Instructions for the task - The response should hold each line from the entries below where "sede" is found.

──────── Records shown

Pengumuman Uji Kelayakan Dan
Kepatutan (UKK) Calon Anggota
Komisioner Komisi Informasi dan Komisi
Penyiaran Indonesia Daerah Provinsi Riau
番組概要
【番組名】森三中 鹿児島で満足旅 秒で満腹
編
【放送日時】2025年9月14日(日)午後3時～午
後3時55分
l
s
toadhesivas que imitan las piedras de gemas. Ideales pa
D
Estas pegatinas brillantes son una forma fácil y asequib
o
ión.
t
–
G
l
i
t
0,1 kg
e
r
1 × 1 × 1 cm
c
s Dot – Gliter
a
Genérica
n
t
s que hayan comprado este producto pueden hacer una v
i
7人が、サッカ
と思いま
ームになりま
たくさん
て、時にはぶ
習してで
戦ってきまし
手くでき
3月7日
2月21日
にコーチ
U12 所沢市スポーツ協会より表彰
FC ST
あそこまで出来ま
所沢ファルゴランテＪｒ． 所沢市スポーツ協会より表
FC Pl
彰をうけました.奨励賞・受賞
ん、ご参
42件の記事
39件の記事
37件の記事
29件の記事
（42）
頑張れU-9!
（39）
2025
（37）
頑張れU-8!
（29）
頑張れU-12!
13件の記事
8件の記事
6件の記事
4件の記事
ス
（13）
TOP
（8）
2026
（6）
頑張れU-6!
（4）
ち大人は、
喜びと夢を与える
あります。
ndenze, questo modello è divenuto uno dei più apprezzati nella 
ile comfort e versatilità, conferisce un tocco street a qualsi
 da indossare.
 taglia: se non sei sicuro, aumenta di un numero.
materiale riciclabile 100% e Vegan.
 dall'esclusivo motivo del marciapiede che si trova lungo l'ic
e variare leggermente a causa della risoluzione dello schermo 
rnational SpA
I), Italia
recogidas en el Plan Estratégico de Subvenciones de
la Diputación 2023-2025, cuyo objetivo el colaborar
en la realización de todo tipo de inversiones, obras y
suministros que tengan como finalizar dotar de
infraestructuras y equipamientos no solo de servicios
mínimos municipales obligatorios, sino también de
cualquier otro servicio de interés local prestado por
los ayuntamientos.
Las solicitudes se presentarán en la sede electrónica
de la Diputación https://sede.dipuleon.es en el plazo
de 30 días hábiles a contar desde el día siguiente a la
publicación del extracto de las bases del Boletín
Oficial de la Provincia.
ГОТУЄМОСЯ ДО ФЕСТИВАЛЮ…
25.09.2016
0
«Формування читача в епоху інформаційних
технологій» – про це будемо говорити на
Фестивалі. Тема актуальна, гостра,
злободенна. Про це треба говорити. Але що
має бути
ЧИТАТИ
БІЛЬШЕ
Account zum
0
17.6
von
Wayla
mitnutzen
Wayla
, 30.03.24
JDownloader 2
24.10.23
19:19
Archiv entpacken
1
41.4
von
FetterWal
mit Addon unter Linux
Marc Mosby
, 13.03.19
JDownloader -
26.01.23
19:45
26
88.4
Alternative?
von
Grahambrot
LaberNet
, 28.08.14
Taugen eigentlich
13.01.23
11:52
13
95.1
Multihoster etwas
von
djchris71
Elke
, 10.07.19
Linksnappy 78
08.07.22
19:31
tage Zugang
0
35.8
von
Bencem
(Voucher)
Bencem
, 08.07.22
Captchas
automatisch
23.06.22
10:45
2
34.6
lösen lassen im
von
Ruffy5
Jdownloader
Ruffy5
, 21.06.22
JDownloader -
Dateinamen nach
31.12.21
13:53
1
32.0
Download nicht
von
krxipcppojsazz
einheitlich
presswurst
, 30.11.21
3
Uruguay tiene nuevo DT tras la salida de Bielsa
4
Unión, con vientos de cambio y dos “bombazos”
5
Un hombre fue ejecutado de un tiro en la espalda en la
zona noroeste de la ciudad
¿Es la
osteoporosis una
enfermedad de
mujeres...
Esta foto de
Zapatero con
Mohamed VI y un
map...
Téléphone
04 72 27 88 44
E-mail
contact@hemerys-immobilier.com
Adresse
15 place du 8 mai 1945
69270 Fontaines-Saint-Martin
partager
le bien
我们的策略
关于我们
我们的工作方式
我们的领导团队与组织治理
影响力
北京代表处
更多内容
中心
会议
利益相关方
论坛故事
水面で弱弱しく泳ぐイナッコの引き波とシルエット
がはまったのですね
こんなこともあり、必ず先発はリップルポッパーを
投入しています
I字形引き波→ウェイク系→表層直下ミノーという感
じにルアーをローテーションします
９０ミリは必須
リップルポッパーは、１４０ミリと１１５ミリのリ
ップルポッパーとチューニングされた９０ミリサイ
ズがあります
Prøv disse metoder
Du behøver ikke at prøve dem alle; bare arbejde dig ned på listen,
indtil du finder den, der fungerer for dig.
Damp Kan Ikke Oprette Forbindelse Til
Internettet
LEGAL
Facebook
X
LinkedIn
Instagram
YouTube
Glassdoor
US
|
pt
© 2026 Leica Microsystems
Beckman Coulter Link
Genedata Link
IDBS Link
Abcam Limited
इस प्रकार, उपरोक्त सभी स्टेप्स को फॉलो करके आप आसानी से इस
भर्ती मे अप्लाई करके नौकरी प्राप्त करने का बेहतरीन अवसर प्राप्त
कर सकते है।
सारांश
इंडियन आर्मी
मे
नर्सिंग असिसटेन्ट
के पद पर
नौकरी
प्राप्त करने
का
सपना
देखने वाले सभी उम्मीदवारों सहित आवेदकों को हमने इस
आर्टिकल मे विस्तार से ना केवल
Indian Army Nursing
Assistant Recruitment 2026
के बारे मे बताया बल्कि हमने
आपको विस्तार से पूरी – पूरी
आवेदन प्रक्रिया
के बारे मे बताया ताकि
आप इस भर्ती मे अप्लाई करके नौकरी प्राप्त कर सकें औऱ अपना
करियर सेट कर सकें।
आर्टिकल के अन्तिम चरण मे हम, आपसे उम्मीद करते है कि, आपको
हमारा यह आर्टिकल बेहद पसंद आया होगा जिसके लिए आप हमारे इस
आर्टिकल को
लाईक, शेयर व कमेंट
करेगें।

────────────────

Reply to the exercise -
Las solicitudes se presentarán en la sede electrónica
de la Diputación https://sede.dipuleon.es en el plazo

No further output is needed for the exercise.